Longwood's Mason Hauser, right, and Joey Gallo carry the uniform of Longwood's...

Longwood's Mason Hauser, right, and Joey Gallo carry the uniform of Longwood's Darrius Jones, who passed away this week, during a Suffolk Division I football game between Longwood and Whitman on Friday. Credit: Bob Sorensen

The Longwood football team took to its home field Friday night for its season-opening matchup against Whitman with heavy hearts. Just eight days earlier the Lions lost senior teammate Darrius Jones, who along with his brother was killed in a car crash.

Mason Hauser and Joey Gallo led the team from the locker room, carrying Jones’ No. 21 jersey. Louis Kaleb and Tyson Taylor brought it out for the coin flip before placing it with his helmet on the home bench. The Lions scrawled his ‘21’ on eye black and shoes and gloves.

"They’re hurting," Longwood coach Sean Kluber said, "but this is how we go forward. We play and we help each other get through it."

The game, however, did little to lift their spirits. Whitman quarterback Nicholas Bottoni threw for three touchdown passes in the first quarter, the Wildcats led by 28 at the half en route to a 42-0 Suffolk Division I victory.

Whitman was a division champion for the first time in 37 years when last season was played in the spring, but fell to Floyd in the county championship game. This time around the Wildcats have bigger aspirations: a first Suffolk championship in 38 years. And from the look of their explosive big-play offense, the ‘Cats are looking very capable.

Bottoni was 7-for-16 passing for 217 yards and the three touchdowns and he rushed for a 10-yard score. Rahsan Thompson did a little of everything, scoring touchdowns on a 21-yard reception, a 60-yard interception return and a 14-yard run on a direct snap on the Wildcats’ Wildcat.

Tyreik Mays McCoy caught a pair of touchdown passes – 87 and 48 yards – and Liam Villanti, at linebacker, spent most of the game in the Lions’ backfield making big play after big play.

Whitman wasted no time getting to work after forcing Longwood to punt on the game’s first possession. On the ’Cats first snap Bottoni hit a streaking Mays McCoy, who made a leap of Longwood defender Bailey Nowaski, and it went for the 87-yard touchdown. Whitman’s second possession ended with the 21-yard touchdown pass from Bottoni to Thompson.
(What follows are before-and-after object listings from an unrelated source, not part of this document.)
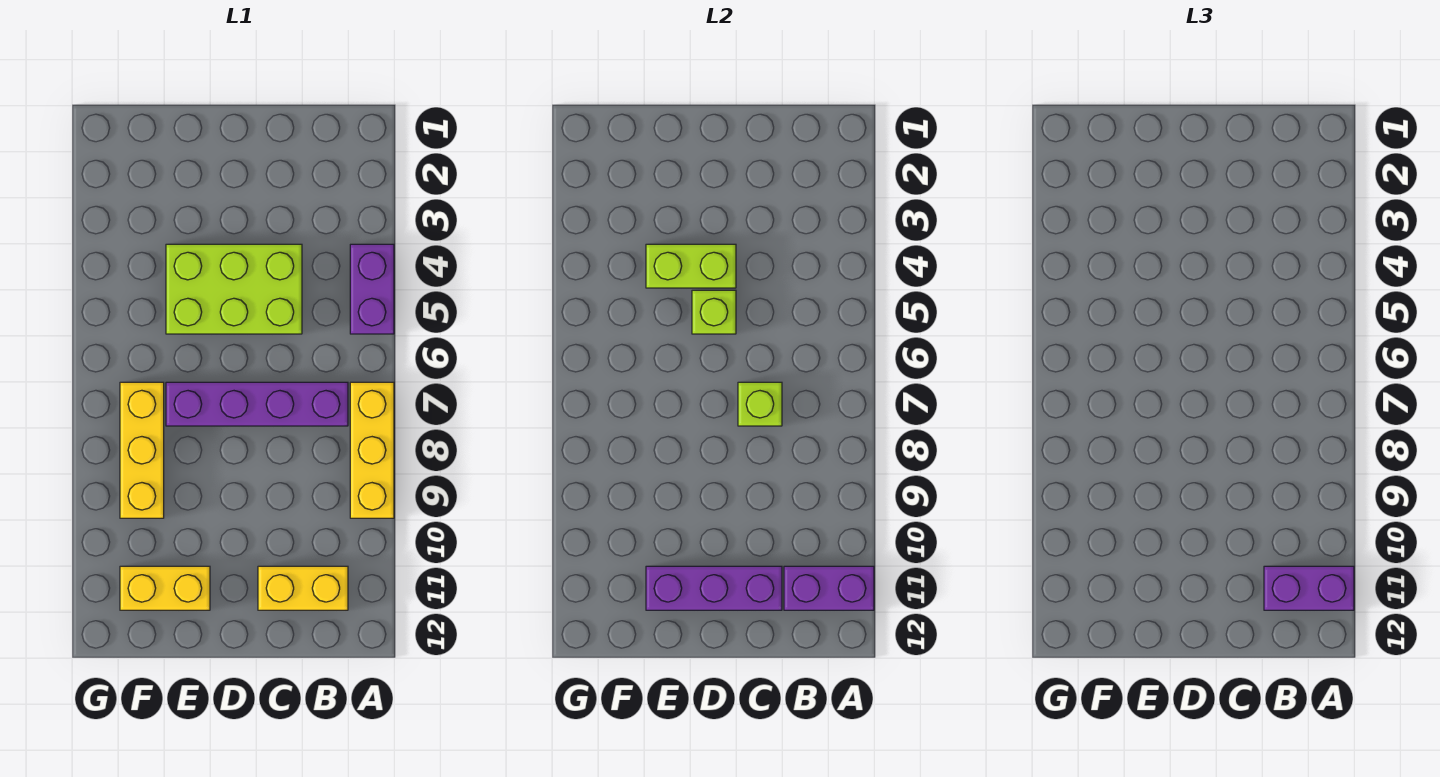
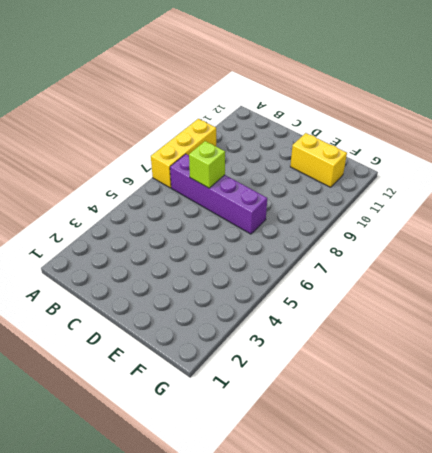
none -> purple 1x2 brick [350,244,394,334]
none -> yellow 1x2 brick [258,566,348,610]
none -> lime 2x3 brick [166,244,302,334]

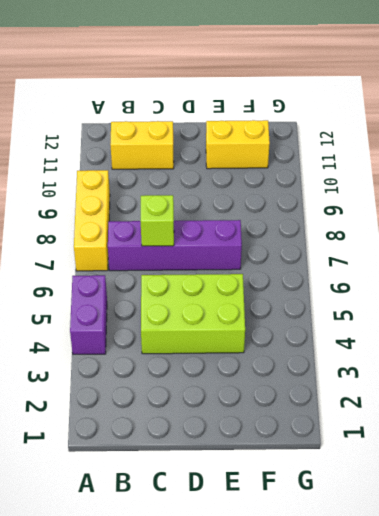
none -> yellow 1x3 brick [120,382,164,518]
none -> purple 1x2 brick [784,566,874,610]
none -> purple 1x3 brick [646,566,782,610]

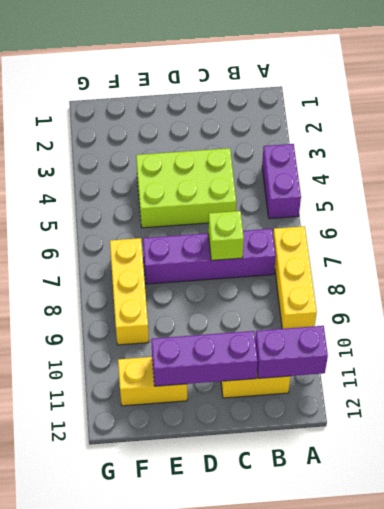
none -> lime 1x2 brick [646,244,736,288]
none -> lime 1x1 brick [692,290,736,334]
none -> purple 1x2 brick [1264,566,1354,610]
It was Bottoni to Mays McCoy for 48 yards and a score with 13 seconds left in the first quarter for a touchdown and the 21-0 lead.

Thompson’s interception return came midway through the second quarter.

Whitman got a Brandon Ivy interception to set up its first possession of the second half, capped by Buttoni’s 10-yard score on a block by Logan Elmore. Thompson’s rushing touchdown came on the first play of the fourth quarter.